1. Male or female patient 18 years of age or older
2. Patients with previously untreated DLBCL that has been subclassified as the non-GCB subtype
3. At least 1 measurable tumor mass that is greater than 1.5 cm in the long axis and greater than 1.0 cm in the short axis
4. Availability of paraffin block with sufficient tumor tissue to allow for subtyping that can be submitted for central laboratory analysis
5. No evidence of central nervous system lymphoma
6. Eastern Cooperative Oncology Group (ECOG) performance status ≤ 2
7. All of the following clinical laboratory values within 21 days before enrollment:
a) Absolute neutrophil count (ANC) > 1000 per uL
b) Platelet count > 70,000 per uL
c) Alanine transaminase (ALT) ≤ 4 x upper limit of normal (ULN)
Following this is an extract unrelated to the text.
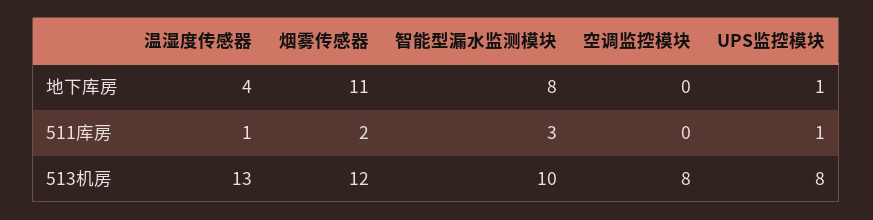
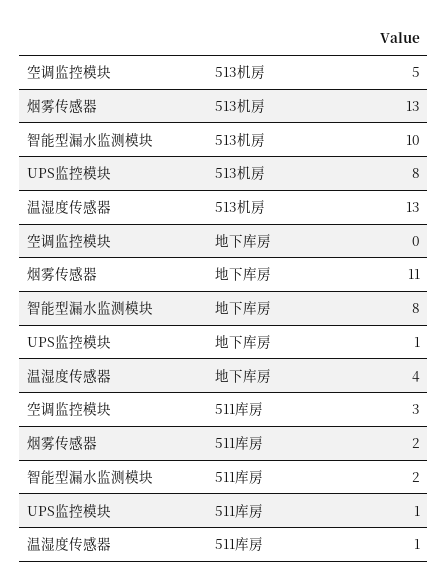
智能型漏水监测模块, 511库房: 3 -> 2
空调监控模块, 511库房: 0 -> 3
烟雾传感器, 513机房: 12 -> 13
空调监控模块, 513机房: 8 -> 5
d) Aspartate transaminase (AST) ≤ 4 x ULN
e) Total bilirubin < 1.5 x ULN with a normal direct bilirubin
f) Calculated creatinine clearance ≥ 20 mL/min
8. Female patients who:
 Are postmenopausal for at least 1 year before the screening visit, OR
 Are surgically sterile, OR
 If they are of childbearing potential, agree to practice 2 effective methods of contraception, at the same time, from the time of signing the informed consent document through 30 days after the last dose of study drug, or agree to completely abstain from heterosexual intercourse
9. Male patients, even if surgically sterilized (ie, status postvasectomy), who:
 Agree to practice effective barrier contraception during the entire study treatment period and through 30 days after the last dose of study drug, OR
 Agree to completely abstain from heterosexual intercourse
10. Patients (or their legally acceptable representative) must have signed an informed consent document indicating that they understand the purpose of and procedures required for the study and are willing to participate in the study.